London had taught her about all the shades of grey. People were not necessarily good, nor were they bad. They held both goodness and badness in them, and the people you wanted in your life were those trying to balance more of the good chips on the one side, even if the side with badness piled on to it kept looking as though it may topple over.
She remembers learning one of these lessons when finding herself alone somehow, at 5pm, with a 40-something married man in his office, looking out a window on to cobbled streets. She watched people rushing home, on the other side of the glass, and suddenly realised, by the turn of the conversation, that he was not eager to help her work on her CV after all, that he did not have her future career in his best interests. She had been foolish and this whole thing was a cliché.
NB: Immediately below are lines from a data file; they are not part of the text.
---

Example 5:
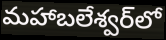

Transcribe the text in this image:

మహాబలేశ్వర్‌లో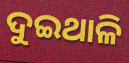
ଦୁଇଥାଳି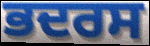
ਭਦਰਸ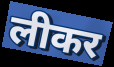
लीकर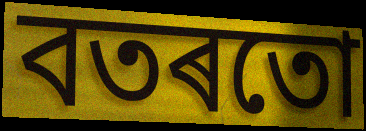
বতৰতো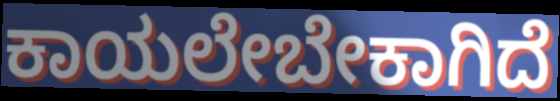
ಕಾಯಲೇಬೇಕಾಗಿದೆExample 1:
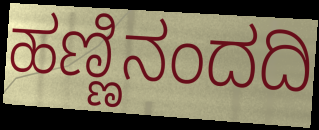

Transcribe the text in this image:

ಹಣ್ಣಿನಂದದಿ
He was 20 years older than her. When he said something about his wife not understanding him, that he was searching for more magic and beauty in life, and then tried to lean over and kiss her – she was immediately bored by this tired situation (and not at all attracted to him). Luckily she was not threatened either, for he was not that sort of man. Instead, he reminded her of a plant that had not seen enough light while it was growing.
She knew magic and beauty, and this was not it.
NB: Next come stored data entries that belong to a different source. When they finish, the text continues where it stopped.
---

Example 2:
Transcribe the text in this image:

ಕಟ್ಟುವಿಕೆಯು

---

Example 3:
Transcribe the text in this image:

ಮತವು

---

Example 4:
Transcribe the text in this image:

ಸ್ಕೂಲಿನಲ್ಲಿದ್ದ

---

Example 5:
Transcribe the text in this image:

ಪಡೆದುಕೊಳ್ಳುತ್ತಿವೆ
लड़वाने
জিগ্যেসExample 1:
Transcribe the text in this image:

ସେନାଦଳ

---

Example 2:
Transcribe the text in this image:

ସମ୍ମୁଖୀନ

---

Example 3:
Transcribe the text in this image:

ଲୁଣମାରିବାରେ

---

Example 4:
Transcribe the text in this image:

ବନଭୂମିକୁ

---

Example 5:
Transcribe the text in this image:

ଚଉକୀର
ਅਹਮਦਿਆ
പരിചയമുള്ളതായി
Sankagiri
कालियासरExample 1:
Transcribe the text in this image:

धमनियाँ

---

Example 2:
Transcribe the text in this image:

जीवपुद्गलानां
She pushed him away firmly and left without collecting her coat, and so she shivered all the way back home, rushing to the tube, and then from the station to her front door as well. She was upset about her naivety of course, but she was probably most upset about that coat, because someone had remarked that it had brought out the green of her eyes. She had bought it on sale from Benetton for the princely sum of 50 quid, and for the rest of her life she would try and replicate the feeling of wearing that coat, walking over Waterloo Bridge one new morning with the collar up, and the whole world waiting for her on the other side.
She never found another coat like it. And she ensured that was never alone in a room with a married man, after working hours, again.